A transatlantic row has blown up over America's insistence that hundreds of European companies conform to its draconian new regulations.

A transatlantic row has blown up over America's insistence that hundreds of European companies conform to its draconian new regulations.

A group of European industry bodies, led by the Confederation of British Industry, has challenged the US Securities and Exchange Commission over rules that make it almost impossible for companies to withdraw from the US.

They are claiming that the US is exporting its reaction to the scandals at Enron and WorldCom to European companies.

The row centres on a few hundred quoted companies from Europe which have either taken a secondary listing on an American stock exchange or have in some other way issued securities in the US. Around 200 European firms, including 80 from the UK, have listings on the New York Stock Exchange or Nasdaq, but others were forced to register with the SEC because they bought companies with US listings.

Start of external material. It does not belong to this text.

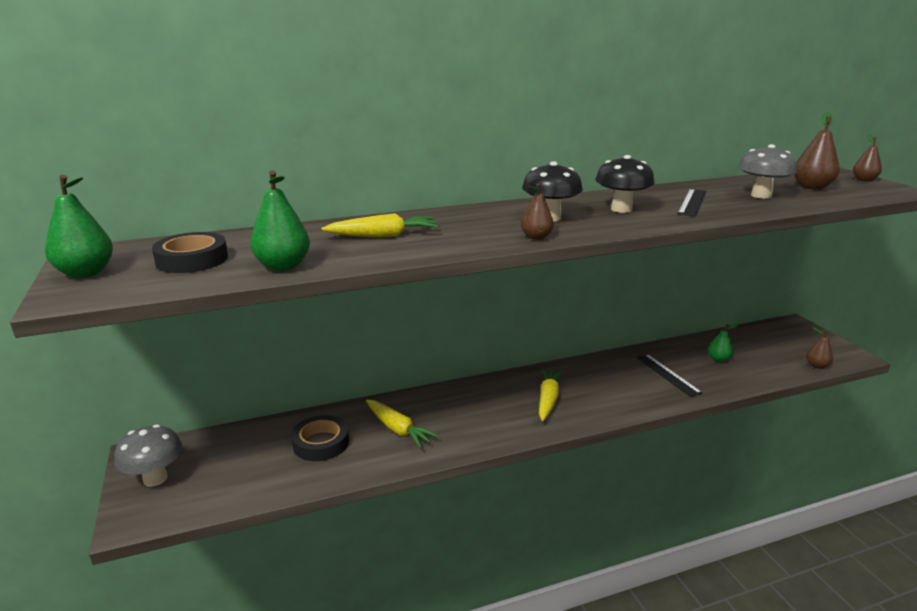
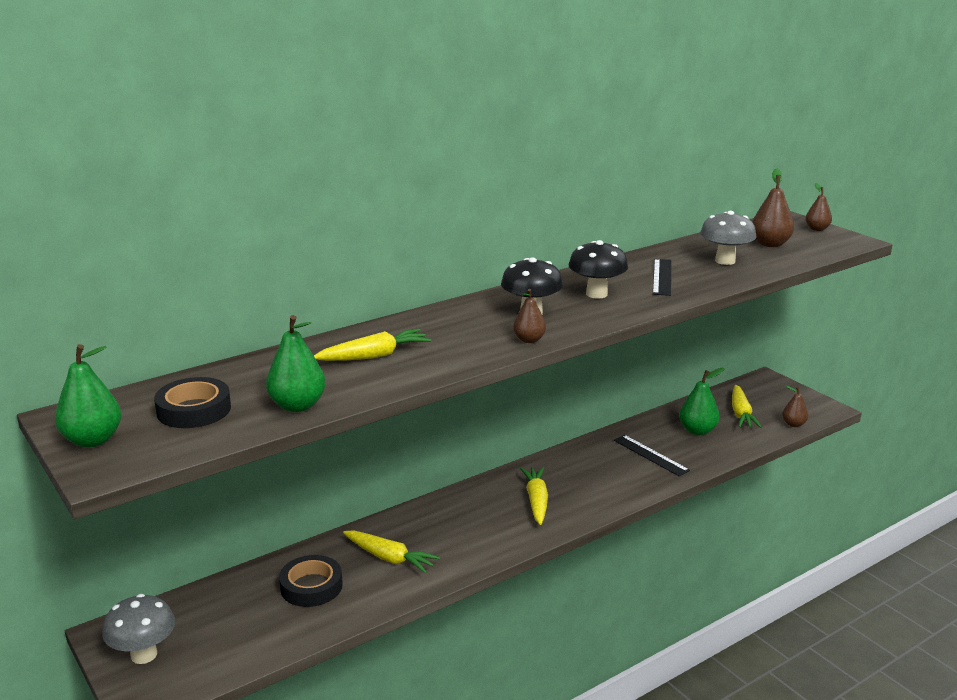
camera: 15 degrees left, 0 degrees up
(718, 359) = (697, 431): green pear -> green pear, size x1.57
(765, 350) = (741, 414): none -> yellow carrot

Even if they cancel their listing in the US, they still have to maintain their registration if they have more than 300 US-based shareholders. If they can prove they have less than 300 US shareholders, the SEC will suspend the requirement to register but will reinstate it if the regulator believes the number of US-based investors rises above the threshold.

US registration means that companies have to comply with American regulations, including the Sarbanes-Oxley Act, brought in post-Enron, which has greatly increased regulation and added to the likelihood of a criminal conviction if accounts are wrong.

Mike Rake, the chairman of KPMG International, said: "There is a genuine concern among foreign registrants about the complexity and cost of completing and duplicating regulatory regimes. There is real concern about the time and money spent on this."

HSBC recently revealed that it is spending over $400m (£215m) a year on complying with regulations. Meanwhile, a potential litigation against Shell executives about overbooking of reserves has sent a chill through European companies.

"Post Sarbanes-Oxley, the ante has been upped," said Larry Vranka, a corporate partner at City law firm Linklaters. "Companies are seriously looking at delisting and deregistering from the US."

The regulatory burden is about to get worse, he added. From July next year, non-US companies will need a report from their auditors verifying that the group's internal controls are up to scratch. This is causing concern not just to companies but also to their advisers.

"This could be the straw that breaks the camel's back," said Linklaters' Mr Vranka. "It will mean that the accountants are doing effectively two audits and could add 50 to 100 per cent on to the cost of the audit."

Prompted by corporate concerns, 11 European trade bodies, including the CBI and the European Association for Listed Companies, wrote recently to William Donaldson, the chairman of the SEC.

The letter, backed by legal advice from a top New York law firm, called for a change to the laws which would make it easier for companies to deregister in the US.

"We have been informed that, unlike the analogous rules in most European countries, the US rules make it difficult and in some cases impossible for a European company to terminate its reporting obligations," said the letter.

The message was amplified when John Cridland, deputy director-general of the CBI, met with the SEC a few weeks ago. The SEC has yet to respond but Rhian Chilcott, the CBI's representative in Washington, said it was well aware of the problem. However, the US administration does not want to be seen during an election year to be easing up on European companies by letting them escape regulation.